> _PROBLEM_: Your reply should be the full listing, copied exactly.

> _EXCERPTED DATA_:
-- Opening Marker --

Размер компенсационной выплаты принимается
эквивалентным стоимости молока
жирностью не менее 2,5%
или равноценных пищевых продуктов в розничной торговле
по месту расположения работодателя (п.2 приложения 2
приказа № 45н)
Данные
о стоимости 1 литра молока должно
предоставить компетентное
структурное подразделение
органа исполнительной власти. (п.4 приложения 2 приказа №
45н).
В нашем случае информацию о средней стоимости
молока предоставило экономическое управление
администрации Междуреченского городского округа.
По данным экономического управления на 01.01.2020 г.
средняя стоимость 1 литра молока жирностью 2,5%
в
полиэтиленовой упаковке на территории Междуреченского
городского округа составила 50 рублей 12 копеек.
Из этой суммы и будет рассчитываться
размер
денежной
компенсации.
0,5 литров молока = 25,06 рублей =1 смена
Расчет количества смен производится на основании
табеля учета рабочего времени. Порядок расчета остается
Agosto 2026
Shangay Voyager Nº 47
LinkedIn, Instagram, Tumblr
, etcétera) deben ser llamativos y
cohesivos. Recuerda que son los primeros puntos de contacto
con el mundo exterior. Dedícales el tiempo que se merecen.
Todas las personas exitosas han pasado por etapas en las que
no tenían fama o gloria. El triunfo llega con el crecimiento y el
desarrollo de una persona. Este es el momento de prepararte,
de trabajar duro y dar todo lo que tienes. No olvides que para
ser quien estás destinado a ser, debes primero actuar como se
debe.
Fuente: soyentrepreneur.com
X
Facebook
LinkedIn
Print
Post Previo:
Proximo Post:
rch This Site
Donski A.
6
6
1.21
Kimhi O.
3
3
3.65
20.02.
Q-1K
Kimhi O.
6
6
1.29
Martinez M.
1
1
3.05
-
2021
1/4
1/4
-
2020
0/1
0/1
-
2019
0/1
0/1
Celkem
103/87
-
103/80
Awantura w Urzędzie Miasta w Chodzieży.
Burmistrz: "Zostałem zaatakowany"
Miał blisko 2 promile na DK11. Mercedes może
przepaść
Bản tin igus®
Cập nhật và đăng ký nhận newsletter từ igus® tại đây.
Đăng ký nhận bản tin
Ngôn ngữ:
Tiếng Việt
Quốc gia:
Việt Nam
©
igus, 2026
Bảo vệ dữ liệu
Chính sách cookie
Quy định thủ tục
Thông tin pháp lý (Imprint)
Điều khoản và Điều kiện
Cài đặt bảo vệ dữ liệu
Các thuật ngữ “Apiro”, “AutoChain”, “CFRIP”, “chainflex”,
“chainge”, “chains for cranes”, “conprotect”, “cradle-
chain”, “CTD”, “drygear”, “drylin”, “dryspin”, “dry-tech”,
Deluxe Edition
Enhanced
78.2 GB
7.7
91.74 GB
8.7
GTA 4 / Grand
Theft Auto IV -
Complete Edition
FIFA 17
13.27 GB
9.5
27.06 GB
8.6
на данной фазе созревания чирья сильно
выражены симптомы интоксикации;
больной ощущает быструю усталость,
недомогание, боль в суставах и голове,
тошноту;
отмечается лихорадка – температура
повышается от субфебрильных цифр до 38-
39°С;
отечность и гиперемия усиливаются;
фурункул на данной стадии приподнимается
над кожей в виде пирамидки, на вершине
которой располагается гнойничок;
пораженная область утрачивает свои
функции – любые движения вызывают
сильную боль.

-- Closing Marker --

> _WRITTEN SOLUTION_:
Размер компенсационной выплаты принимается
эквивалентным стоимости молока
жирностью не менее 2,5%
или равноценных пищевых продуктов в розничной торговле
по месту расположения работодателя (п.2 приложения 2
приказа № 45н)
Данные
о стоимости 1 литра молока должно
предоставить компетентное
структурное подразделение
органа исполнительной власти. (п.4 приложения 2 приказа №
45н).
В нашем случае информацию о средней стоимости
молока предоставило экономическое управление
администрации Междуреченского городского округа.
По данным экономического управления на 01.01.2020 г.
средняя стоимость 1 литра молока жирностью 2,5%
в
полиэтиленовой упаковке на территории Междуреченского
городского округа составила 50 рублей 12 копеек.
Из этой суммы и будет рассчитываться
размер
денежной
компенсации.
0,5 литров молока = 25,06 рублей =1 смена
Расчет количества смен производится на основании
табеля учета рабочего времени. Порядок расчета остается
Agosto 2026
Shangay Voyager Nº 47
LinkedIn, Instagram, Tumblr
, etcétera) deben ser llamativos y
cohesivos. Recuerda que son los primeros puntos de contacto
con el mundo exterior. Dedícales el tiempo que se merecen.
Todas las personas exitosas han pasado por etapas en las que
no tenían fama o gloria. El triunfo llega con el crecimiento y el
desarrollo de una persona. Este es el momento de prepararte,
de trabajar duro y dar todo lo que tienes. No olvides que para
ser quien estás destinado a ser, debes primero actuar como se
debe.
Fuente: soyentrepreneur.com
X
Facebook
LinkedIn
Print
Post Previo:
Proximo Post:
rch This Site
Donski A.
6
6
1.21
Kimhi O.
3
3
3.65
20.02.
Q-1K
Kimhi O.
6
6
1.29
Martinez M.
1
1
3.05
-
2021
1/4
1/4
-
2020
0/1
0/1
-
2019
0/1
0/1
Celkem
103/87
-
103/80
Awantura w Urzędzie Miasta w Chodzieży.
Burmistrz: "Zostałem zaatakowany"
Miał blisko 2 promile na DK11. Mercedes może
przepaść
Bản tin igus®
Cập nhật và đăng ký nhận newsletter từ igus® tại đây.
Đăng ký nhận bản tin
Ngôn ngữ:
Tiếng Việt
Quốc gia:
Việt Nam
©
igus, 2026
Bảo vệ dữ liệu
Chính sách cookie
Quy định thủ tục
Thông tin pháp lý (Imprint)
Điều khoản và Điều kiện
Cài đặt bảo vệ dữ liệu
Các thuật ngữ “Apiro”, “AutoChain”, “CFRIP”, “chainflex”,
“chainge”, “chains for cranes”, “conprotect”, “cradle-
chain”, “CTD”, “drygear”, “drylin”, “dryspin”, “dry-tech”,
Deluxe Edition
Enhanced
78.2 GB
7.7
91.74 GB
8.7
GTA 4 / Grand
Theft Auto IV -
Complete Edition
FIFA 17
13.27 GB
9.5
27.06 GB
8.6
на данной фазе созревания чирья сильно
выражены симптомы интоксикации;
больной ощущает быструю усталость,
недомогание, боль в суставах и голове,
тошноту;
отмечается лихорадка – температура
повышается от субфебрильных цифр до 38-
39°С;
отечность и гиперемия усиливаются;
фурункул на данной стадии приподнимается
над кожей в виде пирамидки, на вершине
которой располагается гнойничок;
пораженная область утрачивает свои
функции – любые движения вызывают
сильную боль.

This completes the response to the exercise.